4. Machine learning (ML): ML uses historical data to teach a computer to detect patterns in order to describe, classify, or predict new examples. Machine-learning algorithms are often used as tools to create AI applications.

Example: A data scientist could help you use machine learning to cluster calls based on keyword classification, campaign, and time of day to find trends that can drive new advertising strategies. Using a machine-learning solution for phone calls, marketers can analyze call conversions without listening to every call. Think of how you could improve your marketing strategy if you could see what percentage of calls from your marketing turn into appointments or sales?

5. Modeling: Refers to using an algorithm to create a model, which is a way to evaluate new items of data to classify or predict something of interest to the user.

Example: If you have specified an ad campaign in Google AdWords to target a certain market or demographic, you have actually already created a model before. You can use more complex modeling to detect calls over a certain duration that do not end in a sales result status. You can then flag these calls for follow up. Using modeling in this manner can help you understand how to improve your customer experience and increase sales.

6. Predictive analytics: Similar to modeling, predictive analytics is a term for traditional business intelligence and trend analysis that is focused on forecasting.

Example: Using predictive analytics, marketers can take large amounts of unstructured data and be able to predict future trends. For example, using past seasonal fluctuations in sales-based phone calls, a large company could appropriately staff their call center and ramp up their marketing and advertising budget for the upcoming holiday season.

7. Natural language processing (NLP) and text analytics: Processing text in order to classify, cluster, search, or extract information. This processing enables other data science tasks, such as machine learning.

Example: Content marketers can use NLP to run marketing assets through a process called topic modeling. This process determines a score for each topic that is surfaced, which is made up of words that often go together. These topic scores are used to provide relevant articles for a site user to read next.

Using NLP in this example allows content marketers to automatically provide users with appropriate and relevant content for the next step in the customer journey. Creating this type of user experience manually could take hours of reading through existing content and manual scoring.

8. Unstructured versus structured data: In order to understand unstructured data, it is useful to start with contrasting it with structured data. What is structured data? Structured data is a simple form that is able to be operated on mathematically or logically in a direct manner.

If you have a list of customer names, age range, and location, that is all structured data. The names serve as a label and you could count the occurrences of common names. The ages and location may be numeric, and you could rank or summarize the numbers. In contrast, pictures of the customer or descriptions of them in long-form text would be unstructured data. In order to do any kind of summarization or classification based on those fields, you would need to process them first.

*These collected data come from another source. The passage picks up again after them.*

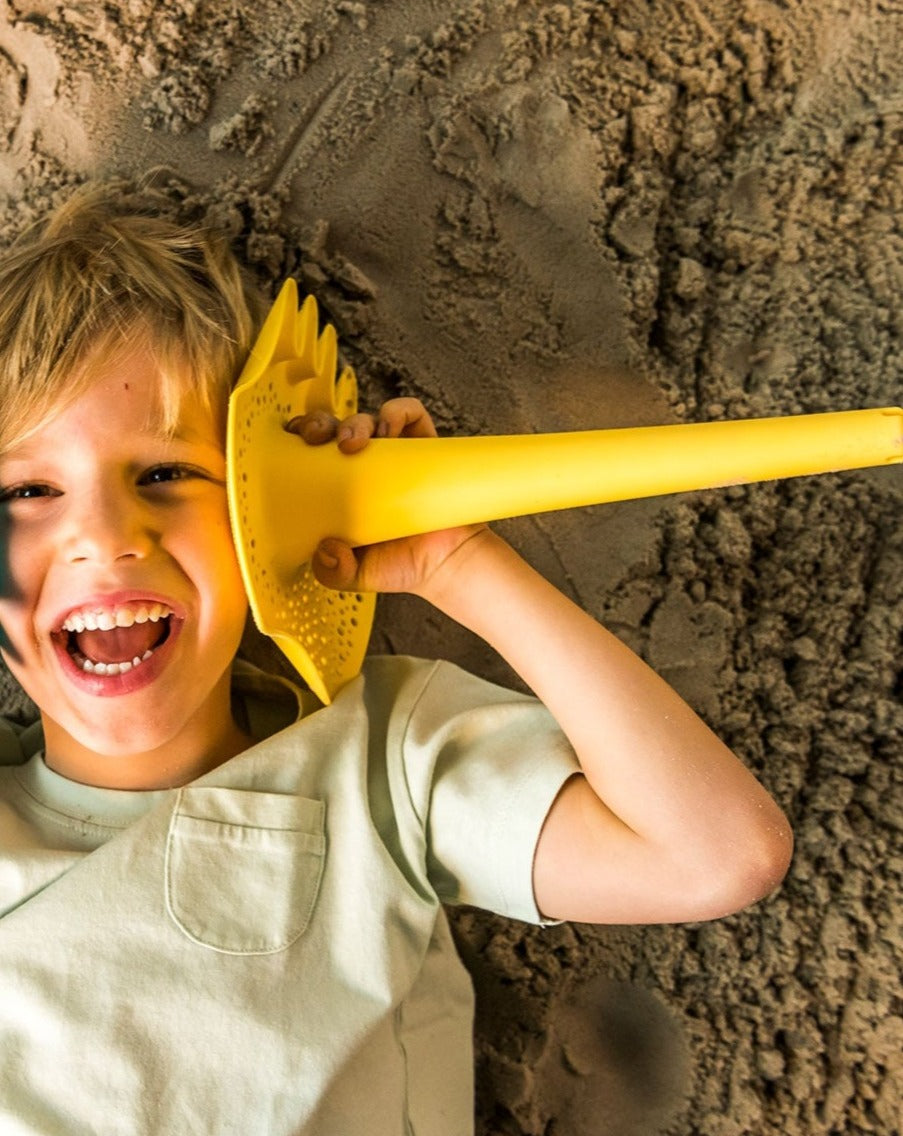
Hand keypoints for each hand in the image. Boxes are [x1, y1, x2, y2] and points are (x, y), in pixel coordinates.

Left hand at [285, 398, 485, 595]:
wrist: (446, 566)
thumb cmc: (399, 566)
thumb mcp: (353, 575)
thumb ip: (333, 571)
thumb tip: (327, 549)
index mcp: (338, 487)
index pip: (309, 451)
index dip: (297, 438)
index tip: (292, 443)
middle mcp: (363, 466)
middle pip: (333, 427)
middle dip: (319, 423)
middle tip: (317, 439)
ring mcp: (394, 454)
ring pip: (367, 419)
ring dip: (355, 422)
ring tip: (354, 443)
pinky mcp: (425, 446)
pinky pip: (411, 414)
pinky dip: (398, 412)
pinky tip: (390, 430)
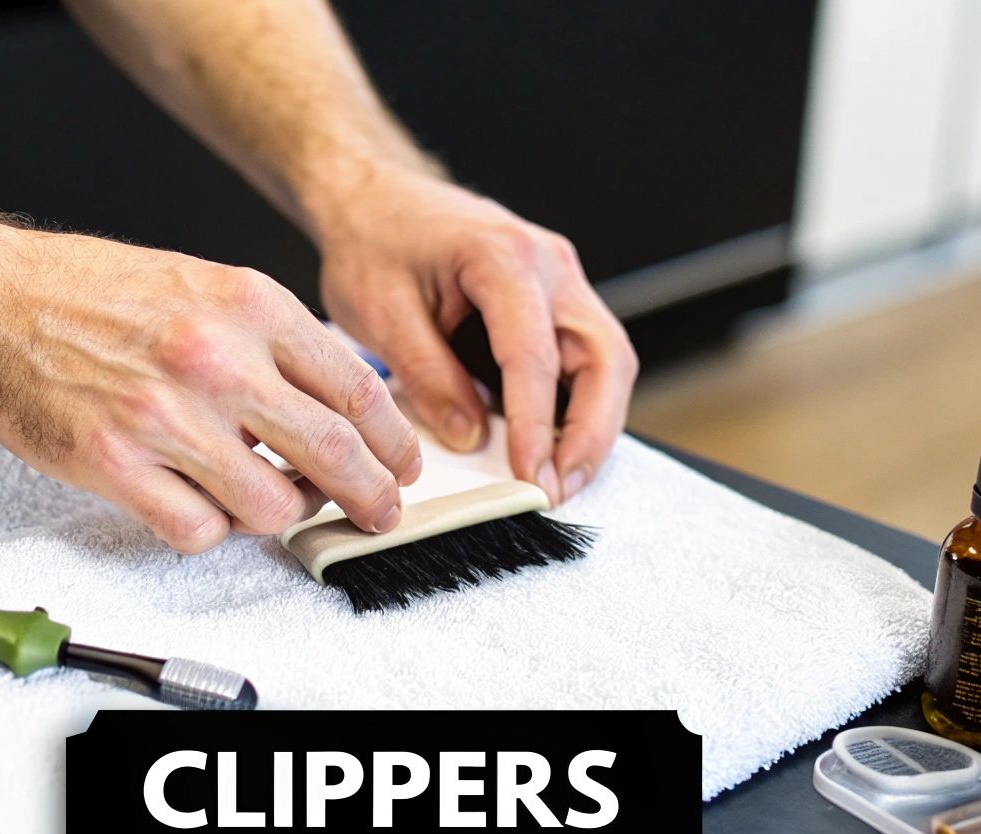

Example: In the case of the conversations, a phone call transcription is unstructured data. When modeling or machine learning is placed on top of a conversation, you need to decide how to work with the transcript. Sometimes keywords or word counting can be appropriate. Other times, more sophisticated techniques like topic modeling make sense.

At DialogTech, our data scientists make these decisions frequently, as we specialize in turning phone call insights into conversations. We can help marketers take unstructured data from phone calls and turn it into actionable information that helps improve caller experience.

The area of data science is ever-changing, and these terms continue to evolve over time. This is a snapshot of where things stand today. Rather than be intimidated by the pace of change, we choose to embrace the new techniques and tools that can help drive our customers to improve efficiency and foster innovation and success.